Published online by Cambridge University Press: 22 September 2009
Part III of this book has shown that Europeanization has exerted similar pressures for adaptation on Spanish territorial institutions as it has in Germany. Due to the differences between the Spanish State of Autonomies and the German Federal State, Europeanization has resulted in partly different forms of institutional misfit, which have, however, caused a comparable degree of adaptational pressure due to an uneven distribution of “say and pay”. On the “say” side, European institutions have allowed the Spanish and the German central states to access exclusive competencies of the regions. In this respect, the CCAA were more affected than the Länder because of their larger sphere of autonomous competencies. At the same time, the CCAA did not have any co-determination powers in central-state decision-making to lose, whereas the Länder did, and have consequently suffered most in this area.
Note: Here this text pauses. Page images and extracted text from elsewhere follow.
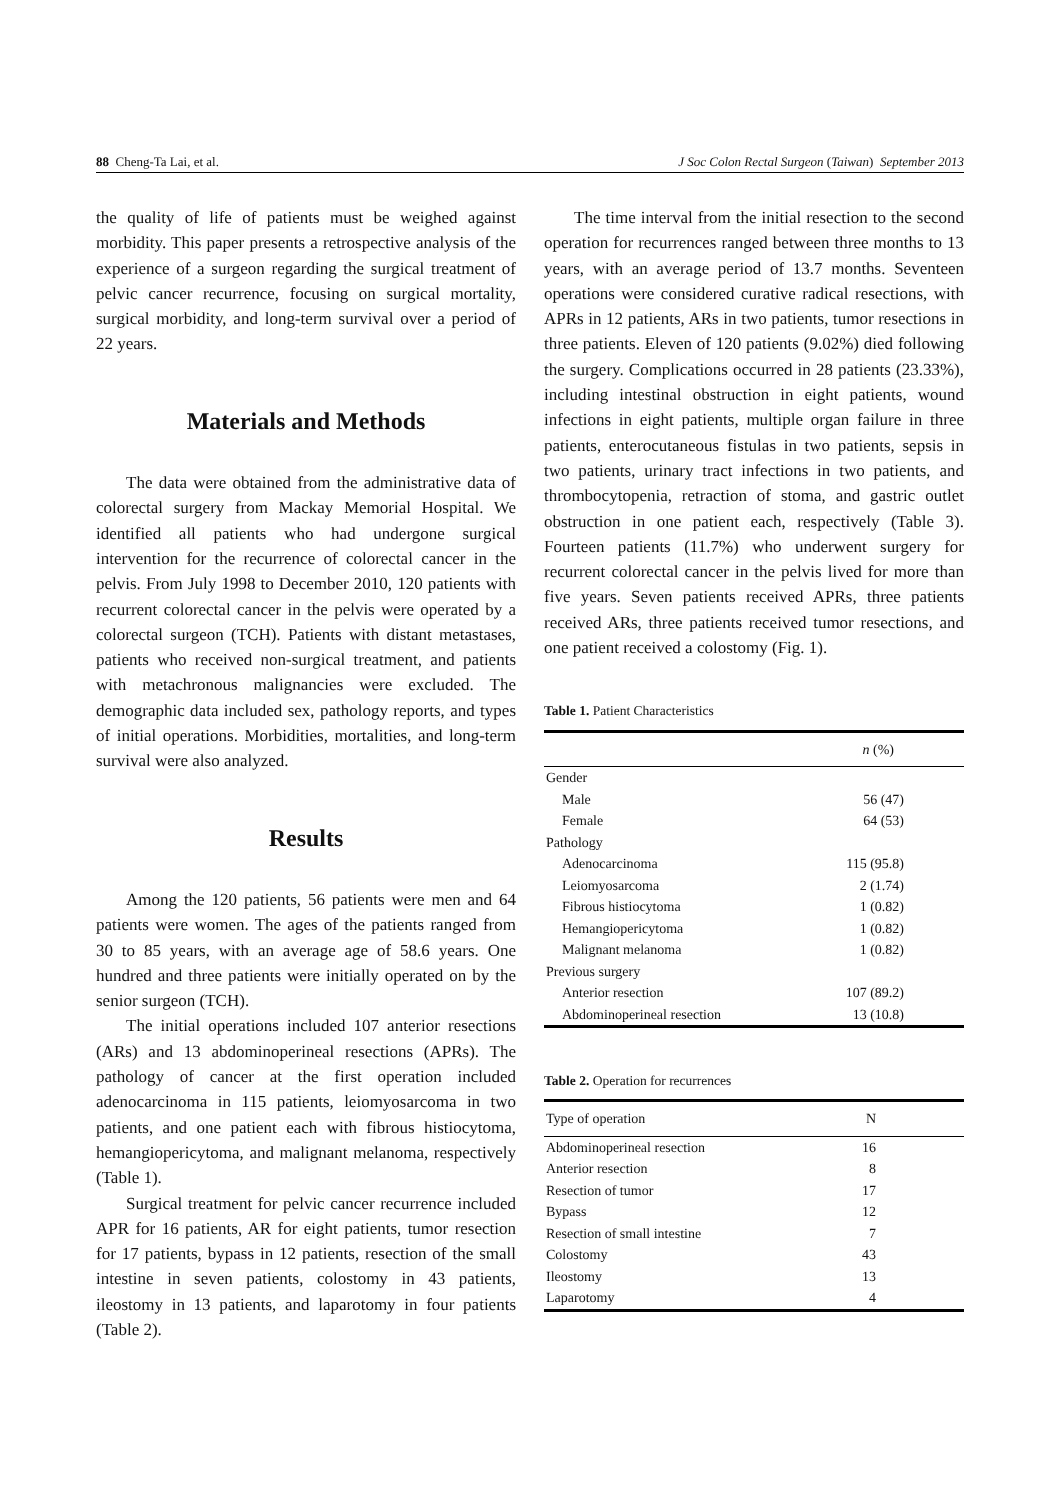88 Cheng-Ta Lai, et al. J Soc Colon Rectal Surgeon (Taiwan) September 2013
the quality of life of patients must be weighed against morbidity. This paper presents a retrospective analysis of the experience of a surgeon regarding the surgical treatment of pelvic cancer recurrence, focusing on surgical mortality, surgical morbidity, and long-term survival over a period of 22 years.
Materials and Methods
The data were obtained from the administrative data of colorectal surgery from Mackay Memorial Hospital. We identified all patients who had undergone surgical intervention for the recurrence of colorectal cancer in the pelvis. From July 1998 to December 2010, 120 patients with recurrent colorectal cancer in the pelvis were operated by a colorectal surgeon (TCH). Patients with distant metastases, patients who received non-surgical treatment, and patients with metachronous malignancies were excluded. The demographic data included sex, pathology reports, and types of initial operations. Morbidities, mortalities, and long-term survival were also analyzed.
Results
Among the 120 patients, 56 patients were men and 64 patients were women. The ages of the patients ranged from 30 to 85 years, with an average age of 58.6 years. One hundred and three patients were initially operated on by the senior surgeon (TCH).
The initial operations included 107 anterior resections (ARs) and 13 abdominoperineal resections (APRs). The pathology of cancer at the first operation included adenocarcinoma in 115 patients, leiomyosarcoma in two patients, and one patient each with fibrous histiocytoma, hemangiopericytoma, and malignant melanoma, respectively (Table 1).
Surgical treatment for pelvic cancer recurrence included APR for 16 patients, AR for eight patients, tumor resection for 17 patients, bypass in 12 patients, resection of the small intestine in seven patients, colostomy in 43 patients, ileostomy in 13 patients, and laparotomy in four patients (Table 2).
The time interval from the initial resection to the second operation for recurrences ranged between three months to 13 years, with an average period of 13.7 months. Seventeen operations were considered curative radical resections, with APRs in 12 patients, ARs in two patients, tumor resections in three patients. Eleven of 120 patients (9.02%) died following the surgery. Complications occurred in 28 patients (23.33%), including intestinal obstruction in eight patients, wound infections in eight patients, multiple organ failure in three patients, enterocutaneous fistulas in two patients, sepsis in two patients, urinary tract infections in two patients, and thrombocytopenia, retraction of stoma, and gastric outlet obstruction in one patient each, respectively (Table 3). Fourteen patients (11.7%) who underwent surgery for recurrent colorectal cancer in the pelvis lived for more than five years. Seven patients received APRs, three patients received ARs, three patients received tumor resections, and one patient received a colostomy (Fig. 1).
Table 1. Patient Characteristics
| | n (%) |
| --- | --- |
| Gender | |
| Male | 56 (47) |
| Female | 64 (53) |
| Pathology | |
| Adenocarcinoma | 115 (95.8) |
| Leiomyosarcoma | 2 (1.74) |
| Fibrous histiocytoma | 1 (0.82) |
| Hemangiopericytoma | 1 (0.82) |
| Malignant melanoma | 1 (0.82) |
| Previous surgery | |
| Anterior resection | 107 (89.2) |
| Abdominoperineal resection | 13 (10.8) |
Table 2. Operation for recurrences
| Type of operation | N |
| --- | --- |
| Abdominoperineal resection | 16 |
| Anterior resection | 8 |
| Resection of tumor | 17 |
| Bypass | 12 |
| Resection of small intestine | 7 |
| Colostomy | 43 |
| Ileostomy | 13 |
| Laparotomy | 4 |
The CCAA faced the centralization of their implementation competencies, both legislative and administrative. On the “pay” side, CCAA and Länder alike are the main implementers of Community Law and, thus, have to carry the burden of implementing policies, in whose formulation and decision-making they did not participate (“pay without say”). In both countries, this uneven distribution of “say and pay” has caused a redistribution of resources, which has changed the territorial balance of power in favor of the central state.
Unlike German cooperative federalism, however, the informal institutions of Spanish competitive regionalism have prohibited rather than facilitated the adaptation of formal institutions to this shift of power.